Introducing your new staff: The employee induction

Published November 8th, 2015 - 05:00 GMT
New expat hires are less likely to have an existing network and may need extra support to develop contacts. (Shutterstock)
New expat hires are less likely to have an existing network and may need extra support to develop contacts. (Shutterstock)
The employee induction process should serve as the springboard for the employee’s performance, engagement and progress within the organisation. Induction programmes generally prepare new employees on operational aspects of their role and organizational policies, along with a dose of values, ethics or cultural preparation.

Our research suggests 77 per cent GCC organisations claim to have a formal induction programme. However, in our experience few new employees experience the ‘wow’ factor during induction while many employers would like to see a renewed experience for their new hires.

Common problems that plague induction programmes include: administrative overload, induction activities set aside in favour of day-to-day business by managers, ‘HR induction’ disconnected from ‘business induction’, and irrelevant or uninteresting induction activities.

So how can employers leverage a new hire’s enthusiasm and energy to make induction a memorable and valuable experience?

Managing admin overload

In the first few days, would you rather new hires spend their time chasing certificates and filling in forms? Clearly not, but that is what many new hires experience. Admin requirements may be especially onerous for expats and may delay their settling in or even the start date.

Technology and a bit of planning go a long way to preventing administrative overload. IT applications can help employers ‘on-board’ new hires in advance of the first day — compiling data and documentation that enable preparation of the employee’s access card, email address and other IT, work equipment and signing up to benefits.

Mobility service providers can also assist with ensuring that an expat employee prepares all the necessary documentation before making their move abroad. Providing a simple briefing and administrative checklist in advance goes a long way to making an employee’s first days enjoyable and productive.

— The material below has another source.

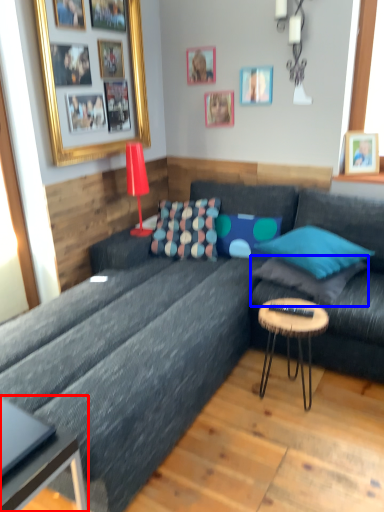
Question: Which object appears closest to the camera in this image, coffee table (highlighted by a red box) or pillow (highlighted by a blue box)?

Choices:
 (A) coffee table
 (B) pillow

Answer: (A)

Nurturing a sense of belonging

In the first days, colleagues help new employees practically (by alerting them to organizational practices) and intangibly (particularly, by being role models). Our research indicates that on average, 12 per cent of nationals leave in the first three months, but by nurturing a strong and supportive community for new employees, the organisation reduces the risk of premature attrition, an expensive and demoralising outcome for both employer and employee.

In the Middle East, the challenges for belonging can be different for expat and local employees. Local employees may already have acquaintances in their new company. The risk is that they feel comfortable with their current network and fail to make new connections.

Expats are less likely to have a network and without some support it may take longer to develop a good pool of contacts.

The most important relationships of the new hire are those with their manager and their team. Some managers conduct a thorough introduction for their team, provide opportunities for socialisation and spend time coaching the new hire.

However, often HR ‘hands over’ the new hire, while busy managers make little time for coaching, offering few guidelines and resources to create a positive experience.

Leaders are key to nurturing a new employee’s sense of belonging. It’s common for induction to be spent going through rules and procedures. But how much more engaging would it be if leaders spent time with new employees, explaining the choices they make and the values that guide them?

Value from Day One

Induction is the right time for a new employee to understand the company’s strategy, policies and processes — and for the employer to start tapping into the employee’s value. Learning through experience trumps countless presentations, piles of documents and hours of online training.

However, induction is more likely to be a bombardment of the latter.

Companies that want to tap value from day one provide the settings for effective learning and performance through a variety of planned activities. For example, instead of just organising a process walk-through, a new employee may be presented with a challenge to improve it.

They are given access to co-workers, customers, leaders and managers right from the start. And most importantly, the new employee is given a platform to showcase their skills and establish themselves.

While many companies say they value ‘learning on the job’, new employees often find that they are thrown in at the deep end with little structure or idea of what they’re meant to achieve. Instead of tapping into value, companies risk losing all the enthusiasm and energy that a new employee brings in those first few weeks.

A word of caution about performance objectives during induction: objectives should only be put in place once the employee is familiar with the role and the company, usually around two to three months into their employment. Once an employee understands their role, they can engage properly with the objective-setting process and performance is more likely to follow.

The start

The induction period soon gives way to everyday working life, and this is where the ideals presented at induction need to dovetail with the reality. No vision and values training will sustain your new hires’ energy and performance if there is no match between what’s said and what’s done.